Publik dijejali informasi dan pengetahuan yang lebih mengarah pada provokatif, intimidatif, dan minim keabsahan.
Pada tahap tertentu, ruang publik kita tak ubahnya arena tumpukan sampah dan bersifat kontraproduktif.
Buruknya terasa sampai pasca-pemilu. Percakapan yang terpolarisasi akan menyulitkan adanya kolaborasi membangun negeri.
Semangat kerja sama akan menurun, potensi konflik sosial terus membayangi. Ini dipertegas B. Herry Priyono (2022), bahwa konflik karena sentimen ini adalah patologi untuk hidup bersama dalam kebhinekaan yang memicu ledakan konflik horizontal.
Kelompok satu dengan lainnya bukan membentuk kerja sama, melainkan "orang asing" yang mesti diusir.
Demokrasi memfasilitasi semua orang untuk berbicara, mengutarakan pendapat secara bebas, meski bukan untuk semua hal.
Keterbukaan juga bukan berarti bebas bersikap vulgar dan tanpa batas. Senada dengan Mangunwijaya (dalam Sidney Hook, Sosok Filsuf Humanisme Demokrat dalam Tradisi Pragmatisme, 1994), demokrasi memiliki aturan main, salah satunya kebebasan yang berbatas.
Dia yang melanggar akan mereduksi demokrasi ke Darwinisme menuju anarkis dan kekacauan.
Kita tetap perlu membatasi dan menahan diri untuk tidak sesumbar akan pilihan politik karena toh itu bukan kiat-kiat sukses yang perlu diumbar.
Junjung kembali asas rahasia dalam pemilu; rahasiakanlah pilihanmu.
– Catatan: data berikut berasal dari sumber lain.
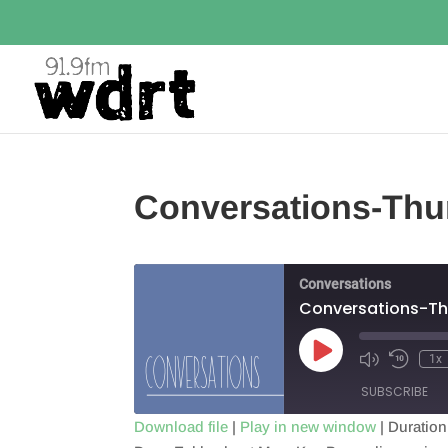
Conversations-Thu
Conversations
Conversations-Th
Play
1x
Episode
SUBSCRIBE
Download file
|
Play in new window
|
Duration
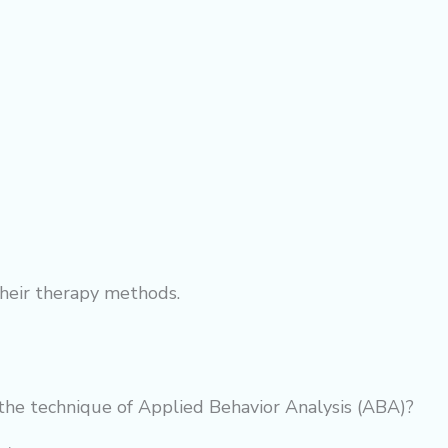
their
therapy
methods.
the technique of Applied Behavior Analysis (ABA)?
Cukup mereka yang berkampanye adalah tim kampanye.
Warga bersikap tenang dan kembali pada perannya menjadi “hakim” atas semua kandidat yang disodorkan dan menawarkan diri. Dibarengi dengan riset untuk mempertimbangkan pilihan yang terbaik.
Untuk memiliki kemampuan memilih, masyarakat butuh pengetahuan. Pengetahuan atas dinamika politik, kualitas pemimpin yang baik, bagaimana seharusnya pemerintahan dilaksanakan, serta bagaimana kekuasaan politik itu bekerja, dan lainnya.
Ini perlu didukung oleh kurator pengetahuan. Kalangan terdidik dan intelektual publik perlu menyadari kehadiran, peran, dan pemikirannya memiliki pengaruh besar bagi publik.
Karena seberpengaruh itu, perlu dimanfaatkan untuk kebaikan bersama—berperan objektif dan menenangkan keadaan secara jernih dengan ilmu pengetahuannya.
Bukan sebaliknya, justru menjadi aktor yang terlibat dalam kegaduhan akibat propaganda dan provokasinya. Ini akan meminimalisasi konflik atas perbedaan pilihan politik, khususnya yang digembar-gemborkan.